Evaluating Collaborative and Autonomous Agents in Data-Stream-Supported Coordination of Mobile Crowdsourcing
Ralf Bruns, Jeremias Dötterl, Jürgen Dunkel, Sascha Ossowski
TL;DR
The paper tackles high failure rates in data-stream-supported mobile crowdsourcing by combining continuous delivery-outcome prediction with two coordination paradigms: collaborative transfers among non-autonomous workers and market-based transfers among autonomous workers. It develops a data-stream learning framework to predict delivery success, and demonstrates substantial improvements in service quality through agent-based crowdshipping simulations and ATT auctions in crowdsensing. Key contributions include a general prediction model with $DELAYED$ vs $NOT_DELAYED$, an efficient collaborative transfer algorithm leveraging $prob_{delay}$, and a market-based auction mechanism with expected utility calculations for autonomous agents. The results indicate that outcome prediction coupled with peer-to-peer transfers can significantly reduce delays and improve profits, offering practical guidance for designing robust, autonomy-respecting mobile crowdsourcing systems.
Abstract
Mobile crowdsourcing refers to systems where the completion of tasks necessarily requires physical movement of crowdworkers in an on-demand workforce.

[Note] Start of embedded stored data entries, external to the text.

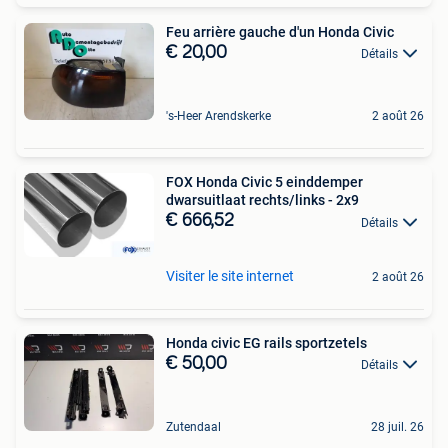
Feu arrière gauche d'un Honda Civic
€ 20,00
Détails
's-Heer Arendskerke
2 août 26
FOX Honda Civic 5 einddemper
dwarsuitlaat rechts/links - 2x9
€ 666,52
Détails
Visiter le site internet
2 août 26
Honda civic EG rails sportzetels
€ 50,00
Détails
Zutendaal
28 juil. 26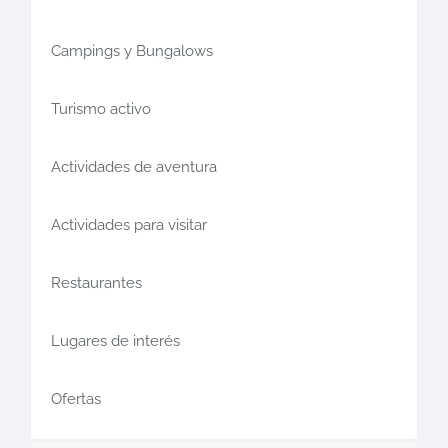
Campings y Bungalows
Turismo activo
Actividades de aventura
Actividades para visitar
Restaurantes
Lugares de interés
Ofertas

Evidence suggests that in such systems, tasks often get assigned to crowdworkers who struggle to complete those tasks successfully, resulting in high failure rates and low service quality. A promising solution to ensure higher quality of service is to continuously adapt the assignment and respond to failure-causing events by transferring tasks to better-suited workers who use different routes or vehicles. However, implementing task transfers in mobile crowdsourcing is difficult because workers are autonomous and may reject transfer requests. Moreover, task outcomes are uncertain and need to be predicted. In this paper, we propose different mechanisms to achieve outcome prediction and task coordination in mobile crowdsourcing. First, we analyze different data stream learning approaches for the prediction of task outcomes. Second, based on the suggested prediction model, we propose and evaluate two different approaches for task coordination with different degrees of autonomy: an opportunistic approach for crowdshipping with collaborative, but non-autonomous workers, and a market-based model with autonomous workers for crowdsensing.